= Legende (opera) =

Legende is a Dutch-language 2006 opera in 3 acts by Peter-Jan Wagemans which premiered in 2011 at Dutch National Opera. The opera is based on the illustrated book Histoire de Mr. Vieux Bois (known in Dutch as Meester Prikkebeen and in English as “The Adventures of Mr. Obadiah Oldbuck”) written and drawn by the Swiss author Rodolphe Töpffer (1799-1846). The book combines comic stories about the titular butterfly-collector with more serious stories.

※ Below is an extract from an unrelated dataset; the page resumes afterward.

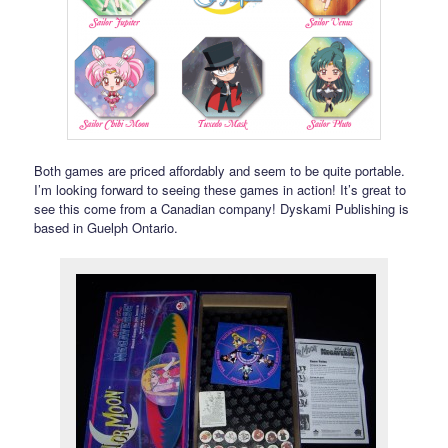
Both games are priced affordably and seem to be quite portable.
I’m looking forward to seeing these games in action! It’s great to
see this come from a Canadian company! Dyskami Publishing is
based in Guelph Ontario.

The opera was hailed by reviewers as a rare success for a Dutch-language opera.

==Recording==
Wagemans: Legende - Marieke Steenhoek (soprano), Caroline Cartens (soprano), Corinne Romijn (mezzo), Helena Rasker (contralto), Yves Saelens (tenor), Thomas Oliemans (baritone), Elzbieta Szmytka (soprano), André Morsch (baritone), Martijn Cornet (baritone), Huub Claessens (baritone), Marcel Beekman (tenor) De Nederlandse Opera, the Chorus of De Nederlandse Opera, the Netherlands & Radio Philharmonic Orchestra. Reinbert de Leeuw Etcetera 2CD 2013 - shortened version, Act 1 complete except for 1 aria, Acts 2 and 3 considerably shortened.